[Dataset entries]

__________________________________________________

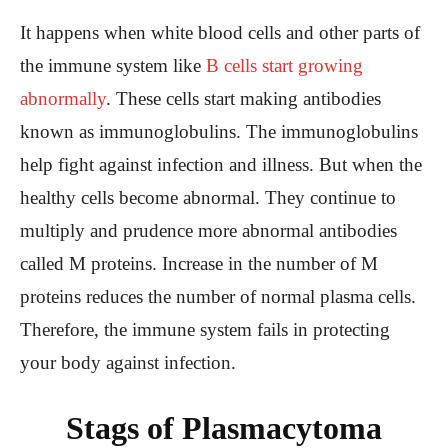
It happens when white blood cells and other parts of
the immune system like
B cells start growing
abnormally
. These cells start making antibodies
known as immunoglobulins. The immunoglobulins
help fight against infection and illness. But when the
healthy cells become abnormal. They continue to
multiply and prudence more abnormal antibodies
called M proteins. Increase in the number of M
proteins reduces the number of normal plasma cells.
Therefore, the immune system fails in protecting
your body against infection.
Stags of Plasmacytoma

__________________________________________________

ABOUT THIS EXERCISE
Output every entry exactly as given; pictures are not part of the copy.

EXERCISE OUTPUT
It happens when white blood cells and other parts of
the immune system like
B cells start growing
abnormally
. These cells start making antibodies
known as immunoglobulins. The immunoglobulins
help fight against infection and illness. But when the
healthy cells become abnormal. They continue to
multiply and prudence more abnormal antibodies
called M proteins. Increase in the number of M
proteins reduces the number of normal plasma cells.
Therefore, the immune system fails in protecting
your body against infection.
Stags of Plasmacytoma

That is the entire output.